Furthermore, she explained that she doesn’t take loans from shop owners, because she fears what people might think of her: “If I borrow money from the shop owner, people would know that I am in need of money, so privacy is my priority!” Hence, if loans could be provided digitally, it would be much preferable for our respondent as she would not be judged for needing money.

Our study “Assessment of Transaction Pools for Digital Financial Services (DFS) in Ethiopia” revealed that though digital money systems are not yet widely adapted in Ethiopia, there are strong indications for future usage among the different respondents we came to intensively investigate.
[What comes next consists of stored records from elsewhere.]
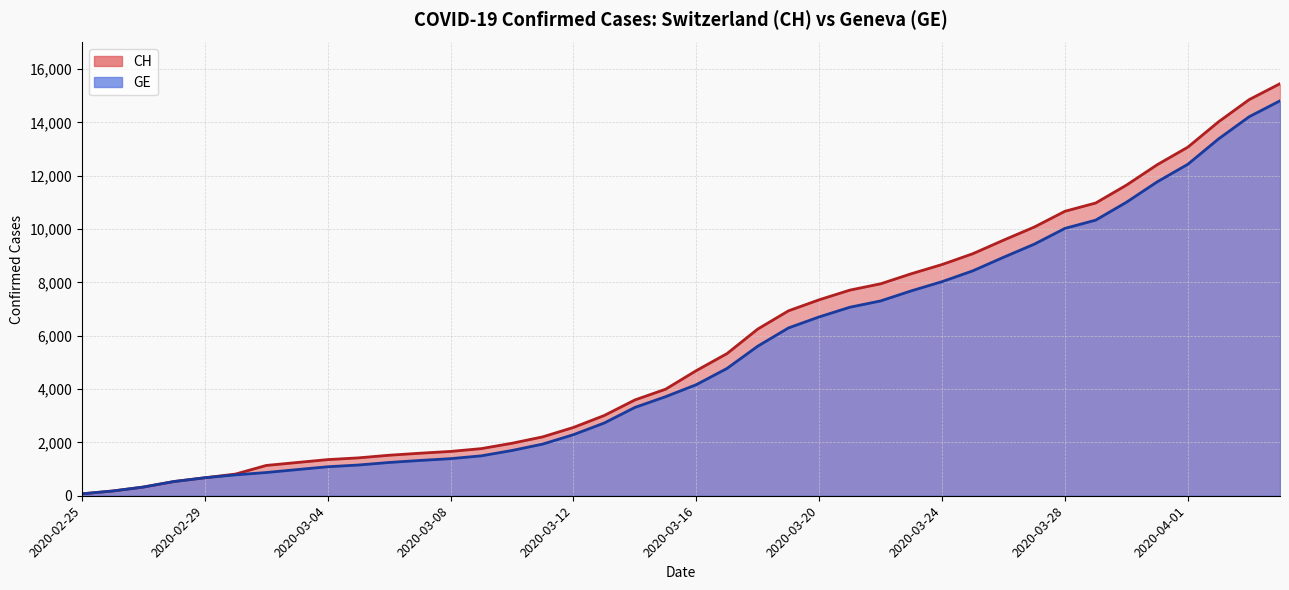

Reading left to right, list all the values displayed in this chart.

CH: 2020-02-25=72	2020-02-26=178	2020-02-27=326	2020-02-28=534	2020-02-29=674	2020-03-01=813	2020-03-02=1136	2020-03-03=1246	2020-03-04=1355	2020-03-05=1420	2020-03-06=1519	2020-03-07=1594	2020-03-08=1662	2020-03-09=1767	2020-03-10=1968	2020-03-11=2208	2020-03-12=2561	2020-03-13=3007	2020-03-14=3592	2020-03-15=3995	2020-03-16=4692	2020-03-17=5331	2020-03-18=6250	2020-03-19=6934	2020-03-20=7348	2020-03-21=7711	2020-03-22=7947	2020-03-23=8325	2020-03-24=8670	2020-03-25=9075	2020-03-26=9583	2020-03-27=10074	2020-03-28=10667	2020-03-29=10976	2020-03-30=11646	2020-03-31=12410	2020-04-01=13071	2020-04-02=14022	2020-04-03=14856	2020-04-04=15450
GE: 2020-02-25=72	2020-02-26=178	2020-02-27=326	2020-02-28=534	2020-02-29=674	2020-03-01=783	2020-03-02=871	2020-03-03=980	2020-03-04=1087	2020-03-05=1152	2020-03-06=1248	2020-03-07=1323	2020-03-08=1391	2020-03-09=1496	2020-03-10=1697	2020-03-11=1937	2020-03-12=2290	2020-03-13=2726	2020-03-14=3311	2020-03-15=3714	2020-03-16=4165	2020-03-17=4774	2020-03-18=5608	2020-03-19=6292	2020-03-20=6706	2020-03-21=7069	2020-03-22=7305	2020-03-23=7683	2020-03-24=8028	2020-03-25=8433	2020-03-26=8941	2020-03-27=9432	2020-03-28=10025	2020-03-29=10334	2020-03-30=11004	2020-03-31=11768	2020-04-01=12429	2020-04-02=13380	2020-04-03=14214	2020-04-04=14808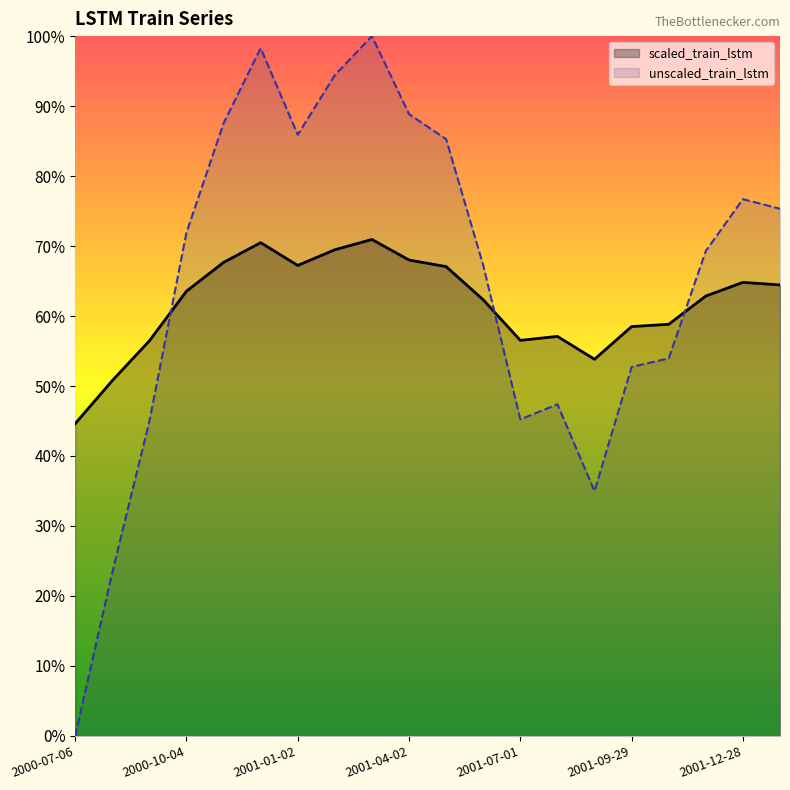

True or false: unscaled_train_lstm and scaled_train_lstm intersect in this chart.

True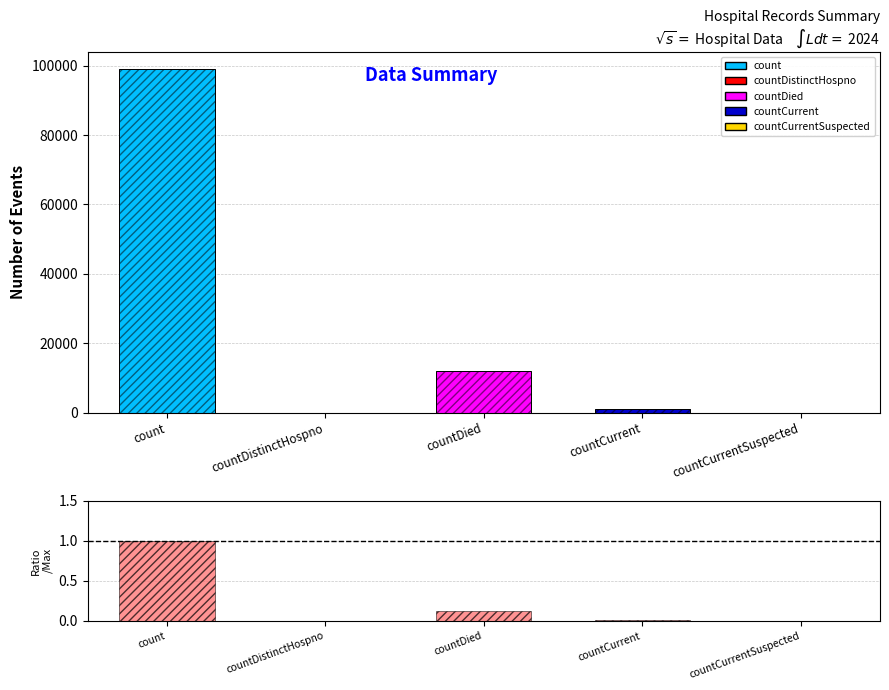

At which label is col_1 closest to 49516?

countDied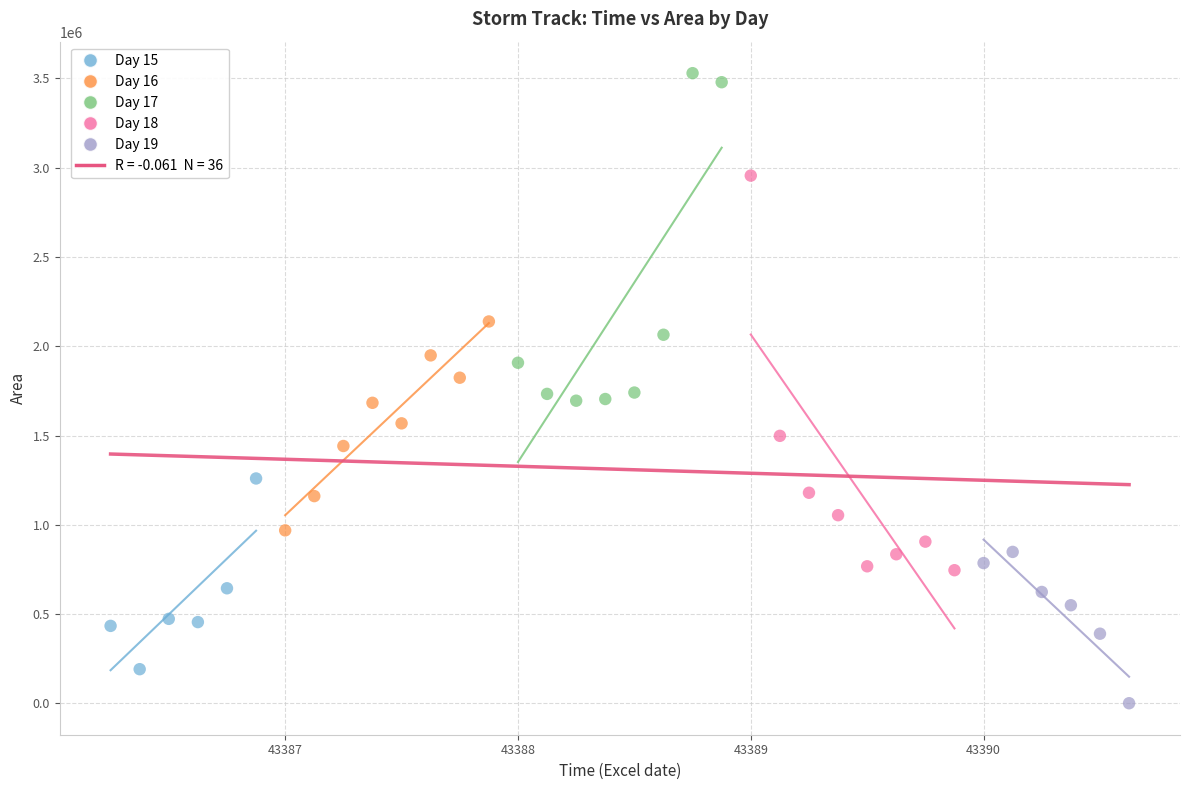

Which series contains the highest Y value?

Day 17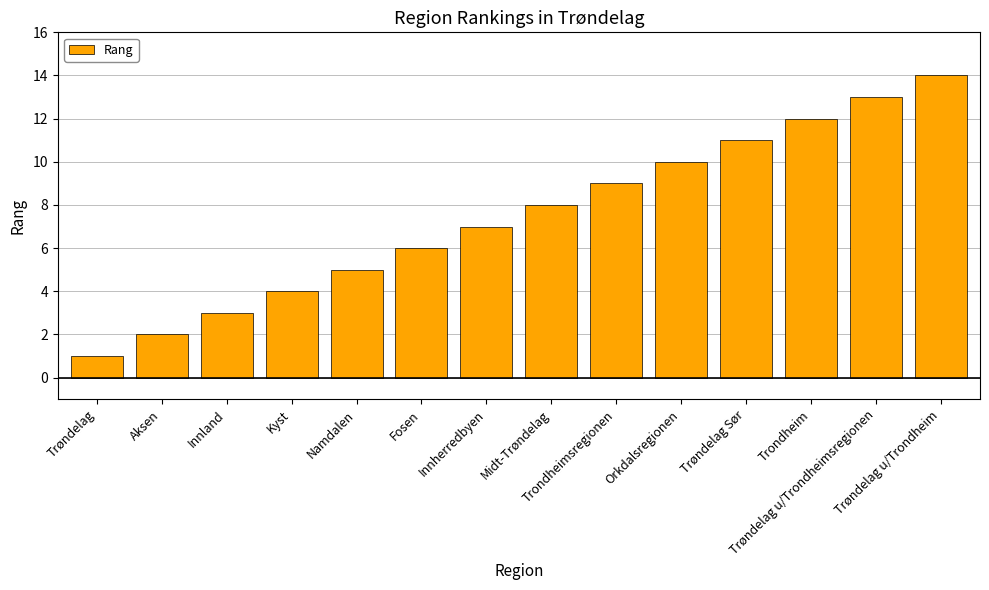

What position from the right is Trøndelag Sør?

4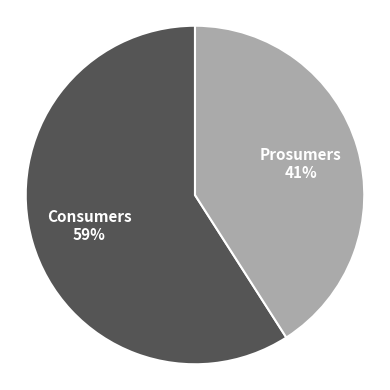

Does any single category account for the majority?

Yes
If the system would be adopted across the nation, it is believed that life among different communities would be transformed. Funds would be accessible anytime, anywhere, while time and energy is saved, security is improved (providing means for saving) and money is managed more effectively compared to traditional methods. Parents would be able to send money to their children and pay their school fees without having to do so in person or entrust someone else who could abuse this information. Therefore, looking into the bigger picture of mobile money besides its mere benefit of making money more easily accessible, it triggers economic growth of a country and improves the standard.

By Mekdes Hailegiorgis
Programme Assistant based in Ethiopia


[1] The real name of our respondent is changed to maintain her privacy.

[2] Ethiopian expression for a savings group, where people in a community contribute money every month (there is usually an office for this purpose). When someone in the family dies for example, some amount of money will be given to them along with assistances and the Eder members will attend the funeral ceremony. It is a well-known custom in the country.